* [SELECTED PASSAGE]
'''

State of the heart specialist: Dr. Liu brings advanced expertise to Borgess

When all is well the heart has a regular thump-thump, thump-thump, thump-thump rhythm.

An electrical problem in the heart, or "short circuit," can cause that rhythm to go off beat. And Dr. Xiaoke (Ken) Liu can fix it.

Liu, one of 16 doctors at Borgess Heart Center for Excellence, practices electrophysiology. That is to say, he specializes in the intricate electrical problems that cause abnormal heat beats.

Electrophysiology is one of the fastest growing of all cardiovascular specialties. Cardiologists who have additional education and training in the diagnosis and treatment of abnormal heart rhythms are called electrophysiologists. They work closely with other doctors who treat patients with heart disease.

'''

* [WHAT YOU WILL DO] Reproduce the passage about the heart specialist word for word, from "Electrophysiology is one" up to and including "with heart disease.". The material after this text was taken from a separate source.

Page segmentation data:

'''

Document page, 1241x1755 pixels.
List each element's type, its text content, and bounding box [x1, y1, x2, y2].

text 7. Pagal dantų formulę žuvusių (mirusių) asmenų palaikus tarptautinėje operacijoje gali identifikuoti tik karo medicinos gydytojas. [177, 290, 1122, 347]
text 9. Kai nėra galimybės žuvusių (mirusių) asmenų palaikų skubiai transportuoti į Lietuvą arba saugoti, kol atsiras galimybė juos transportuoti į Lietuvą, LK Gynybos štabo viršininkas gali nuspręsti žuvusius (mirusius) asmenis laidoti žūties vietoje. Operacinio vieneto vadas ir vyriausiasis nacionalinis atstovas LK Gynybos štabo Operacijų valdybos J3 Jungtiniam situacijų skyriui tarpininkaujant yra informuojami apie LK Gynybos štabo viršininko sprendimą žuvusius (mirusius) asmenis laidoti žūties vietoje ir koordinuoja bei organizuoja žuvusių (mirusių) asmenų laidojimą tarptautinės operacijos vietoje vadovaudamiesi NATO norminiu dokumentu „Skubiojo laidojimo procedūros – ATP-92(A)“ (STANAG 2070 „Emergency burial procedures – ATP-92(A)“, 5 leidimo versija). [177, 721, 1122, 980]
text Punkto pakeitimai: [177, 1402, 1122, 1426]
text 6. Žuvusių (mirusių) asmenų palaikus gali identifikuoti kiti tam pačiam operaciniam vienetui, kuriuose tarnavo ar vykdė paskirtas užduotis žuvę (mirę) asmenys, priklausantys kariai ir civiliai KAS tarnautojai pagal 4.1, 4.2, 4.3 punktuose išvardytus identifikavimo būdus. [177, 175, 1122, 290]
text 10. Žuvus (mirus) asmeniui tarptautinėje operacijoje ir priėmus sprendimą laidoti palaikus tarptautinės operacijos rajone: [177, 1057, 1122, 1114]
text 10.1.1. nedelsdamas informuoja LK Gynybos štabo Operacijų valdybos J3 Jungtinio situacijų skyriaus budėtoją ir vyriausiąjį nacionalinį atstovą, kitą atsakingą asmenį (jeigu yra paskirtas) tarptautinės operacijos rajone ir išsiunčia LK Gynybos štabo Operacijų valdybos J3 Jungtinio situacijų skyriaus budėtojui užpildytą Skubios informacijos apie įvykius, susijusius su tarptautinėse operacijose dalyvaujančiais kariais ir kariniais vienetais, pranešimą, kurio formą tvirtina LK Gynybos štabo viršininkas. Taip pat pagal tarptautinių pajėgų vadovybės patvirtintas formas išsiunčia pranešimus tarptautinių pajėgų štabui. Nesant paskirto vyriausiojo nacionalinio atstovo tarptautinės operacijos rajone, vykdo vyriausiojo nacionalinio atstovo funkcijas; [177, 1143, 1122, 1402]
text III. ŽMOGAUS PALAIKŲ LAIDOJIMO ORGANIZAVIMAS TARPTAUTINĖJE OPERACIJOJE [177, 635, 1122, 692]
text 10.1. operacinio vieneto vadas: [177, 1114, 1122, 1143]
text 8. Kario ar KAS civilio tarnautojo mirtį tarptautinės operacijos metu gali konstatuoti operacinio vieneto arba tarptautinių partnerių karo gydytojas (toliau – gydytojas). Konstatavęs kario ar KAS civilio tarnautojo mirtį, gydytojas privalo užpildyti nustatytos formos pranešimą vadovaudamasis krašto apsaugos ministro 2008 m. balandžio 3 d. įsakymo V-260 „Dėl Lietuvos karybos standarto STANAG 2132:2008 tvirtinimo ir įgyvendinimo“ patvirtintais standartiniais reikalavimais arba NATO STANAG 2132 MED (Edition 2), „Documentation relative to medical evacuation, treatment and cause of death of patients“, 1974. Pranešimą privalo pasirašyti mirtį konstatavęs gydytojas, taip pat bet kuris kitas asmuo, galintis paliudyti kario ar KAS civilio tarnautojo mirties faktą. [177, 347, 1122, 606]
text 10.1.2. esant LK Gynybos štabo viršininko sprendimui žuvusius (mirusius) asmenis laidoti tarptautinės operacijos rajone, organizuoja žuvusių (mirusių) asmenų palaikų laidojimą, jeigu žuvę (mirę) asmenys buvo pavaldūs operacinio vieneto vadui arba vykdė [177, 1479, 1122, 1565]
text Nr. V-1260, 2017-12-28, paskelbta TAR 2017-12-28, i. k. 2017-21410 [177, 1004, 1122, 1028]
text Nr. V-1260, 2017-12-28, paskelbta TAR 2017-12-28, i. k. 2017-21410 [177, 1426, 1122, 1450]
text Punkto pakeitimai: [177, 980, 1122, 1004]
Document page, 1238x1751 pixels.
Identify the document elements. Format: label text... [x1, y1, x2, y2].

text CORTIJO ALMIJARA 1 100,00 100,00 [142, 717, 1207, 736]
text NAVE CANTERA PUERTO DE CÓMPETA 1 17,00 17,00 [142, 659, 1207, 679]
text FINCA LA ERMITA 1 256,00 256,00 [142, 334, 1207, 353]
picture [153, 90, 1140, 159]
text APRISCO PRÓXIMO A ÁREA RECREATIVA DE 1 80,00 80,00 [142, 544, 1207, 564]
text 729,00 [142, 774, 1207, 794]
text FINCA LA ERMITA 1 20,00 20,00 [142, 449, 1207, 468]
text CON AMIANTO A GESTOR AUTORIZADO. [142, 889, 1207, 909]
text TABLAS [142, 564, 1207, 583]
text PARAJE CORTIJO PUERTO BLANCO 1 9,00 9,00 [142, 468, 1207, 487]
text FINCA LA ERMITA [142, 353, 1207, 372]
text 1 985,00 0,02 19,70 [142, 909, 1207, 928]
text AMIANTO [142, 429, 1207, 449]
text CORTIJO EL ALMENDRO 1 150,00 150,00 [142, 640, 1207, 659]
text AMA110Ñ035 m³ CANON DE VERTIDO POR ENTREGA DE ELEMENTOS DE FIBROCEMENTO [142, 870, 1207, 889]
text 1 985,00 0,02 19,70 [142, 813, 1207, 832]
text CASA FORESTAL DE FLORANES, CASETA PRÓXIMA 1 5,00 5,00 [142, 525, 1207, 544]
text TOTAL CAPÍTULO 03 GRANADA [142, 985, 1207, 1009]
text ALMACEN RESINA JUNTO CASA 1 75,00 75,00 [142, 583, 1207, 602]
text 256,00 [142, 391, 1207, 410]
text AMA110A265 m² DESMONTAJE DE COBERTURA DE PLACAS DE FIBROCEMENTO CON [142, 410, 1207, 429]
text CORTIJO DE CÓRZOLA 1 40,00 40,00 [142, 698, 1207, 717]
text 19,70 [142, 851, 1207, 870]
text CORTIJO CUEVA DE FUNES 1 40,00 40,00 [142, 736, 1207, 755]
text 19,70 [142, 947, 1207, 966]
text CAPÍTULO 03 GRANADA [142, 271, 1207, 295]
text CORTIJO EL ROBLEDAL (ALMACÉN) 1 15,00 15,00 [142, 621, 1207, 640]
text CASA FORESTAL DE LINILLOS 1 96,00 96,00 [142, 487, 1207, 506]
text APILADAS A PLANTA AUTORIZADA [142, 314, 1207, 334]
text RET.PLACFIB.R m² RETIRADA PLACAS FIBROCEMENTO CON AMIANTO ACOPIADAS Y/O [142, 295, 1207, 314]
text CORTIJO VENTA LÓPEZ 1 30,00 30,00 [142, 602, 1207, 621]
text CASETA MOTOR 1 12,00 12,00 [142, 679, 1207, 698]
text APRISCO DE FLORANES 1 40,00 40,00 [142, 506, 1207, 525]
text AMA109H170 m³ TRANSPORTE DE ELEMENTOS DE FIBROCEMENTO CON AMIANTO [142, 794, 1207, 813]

'''

* [TASK RESULT]
Electrophysiology is one of the fastest growing of all cardiovascular specialties. Cardiologists who have additional education and training in the diagnosis and treatment of abnormal heart rhythms are called electrophysiologists. They work closely with other doctors who treat patients with heart disease.